Once the contract was signed, the league had five days to reject it; and after a handful of long-term deals with diminishing cap hits towards the end of their contracts, Kovalchuk's is the one that the NHL is putting its foot down over.
TSN Insider Darren Dreger explains that the deal was rejected due to the fact that the NHL does not believe that either Kovalchuk nor the Devils expected the 2004 Rocket Richard trophy winner would be playing near end of the contract and that it is a case of artificially lowering the annual average value of the contract. The Devils must now either file the contract once again or the Players' Association can file a grievance.
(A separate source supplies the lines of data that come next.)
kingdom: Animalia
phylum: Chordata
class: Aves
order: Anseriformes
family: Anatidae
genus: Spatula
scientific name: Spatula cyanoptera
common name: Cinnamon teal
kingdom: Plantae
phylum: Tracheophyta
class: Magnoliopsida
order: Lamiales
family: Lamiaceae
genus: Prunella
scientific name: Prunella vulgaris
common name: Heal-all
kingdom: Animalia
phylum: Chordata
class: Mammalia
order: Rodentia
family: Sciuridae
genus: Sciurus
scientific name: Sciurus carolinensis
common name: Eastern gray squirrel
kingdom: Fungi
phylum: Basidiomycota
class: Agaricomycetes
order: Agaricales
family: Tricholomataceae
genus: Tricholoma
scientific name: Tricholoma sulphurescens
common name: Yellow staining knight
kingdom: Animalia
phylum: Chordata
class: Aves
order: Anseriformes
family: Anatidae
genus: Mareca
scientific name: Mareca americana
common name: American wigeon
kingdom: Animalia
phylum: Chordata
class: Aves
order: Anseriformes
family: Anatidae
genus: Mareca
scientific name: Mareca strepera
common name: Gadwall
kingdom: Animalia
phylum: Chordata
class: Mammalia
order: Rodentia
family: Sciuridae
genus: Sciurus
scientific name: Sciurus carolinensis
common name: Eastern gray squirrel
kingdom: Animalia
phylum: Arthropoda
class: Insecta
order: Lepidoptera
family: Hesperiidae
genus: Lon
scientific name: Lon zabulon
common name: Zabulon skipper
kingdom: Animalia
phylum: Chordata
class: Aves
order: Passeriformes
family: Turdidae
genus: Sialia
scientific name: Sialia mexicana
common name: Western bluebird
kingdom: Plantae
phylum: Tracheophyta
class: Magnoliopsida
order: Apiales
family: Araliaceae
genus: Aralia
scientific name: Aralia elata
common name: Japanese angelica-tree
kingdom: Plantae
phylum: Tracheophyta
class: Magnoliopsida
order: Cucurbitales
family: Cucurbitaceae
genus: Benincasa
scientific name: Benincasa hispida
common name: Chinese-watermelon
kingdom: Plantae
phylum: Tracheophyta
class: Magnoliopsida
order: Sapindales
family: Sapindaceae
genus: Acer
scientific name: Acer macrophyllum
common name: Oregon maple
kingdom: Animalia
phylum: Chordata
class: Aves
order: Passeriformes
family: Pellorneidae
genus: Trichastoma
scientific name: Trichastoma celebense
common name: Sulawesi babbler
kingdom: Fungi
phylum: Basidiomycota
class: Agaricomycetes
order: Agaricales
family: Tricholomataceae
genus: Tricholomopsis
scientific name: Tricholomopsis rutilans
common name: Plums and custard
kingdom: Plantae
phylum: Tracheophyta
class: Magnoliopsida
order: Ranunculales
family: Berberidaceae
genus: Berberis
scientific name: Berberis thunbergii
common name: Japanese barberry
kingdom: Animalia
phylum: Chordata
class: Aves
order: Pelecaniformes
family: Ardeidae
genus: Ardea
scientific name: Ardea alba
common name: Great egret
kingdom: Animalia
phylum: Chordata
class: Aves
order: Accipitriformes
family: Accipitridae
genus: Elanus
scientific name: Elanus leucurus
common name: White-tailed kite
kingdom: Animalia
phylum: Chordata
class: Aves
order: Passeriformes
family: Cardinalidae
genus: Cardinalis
Should the NHLPA decide to file a grievance, the contract would remain dead until an arbitrator determines otherwise.
The NHLPA has five days to file that grievance and the contract would be considered dead until an arbitrator's decision is announced.
Devils general manager Lou Lamoriello, who openly admitted he was not a fan of the deal and that the NHL "shouldn't have these," declined comment, according to The Bergen Record's Tom Gulitti, while team owner Jeff Vanderbeek was unaware of any rejection. And interestingly enough, Gulitti points out that the New Jersey's VP of Hockey Ops, Steve Pellegrini, worked for the NHL as their "cap regulator," meaning that he understands everything there is to know about the CBA.
After waiting through 19 days of speculation and rumor, it appears the Summer of Kovalchuk isn't quite finished yet.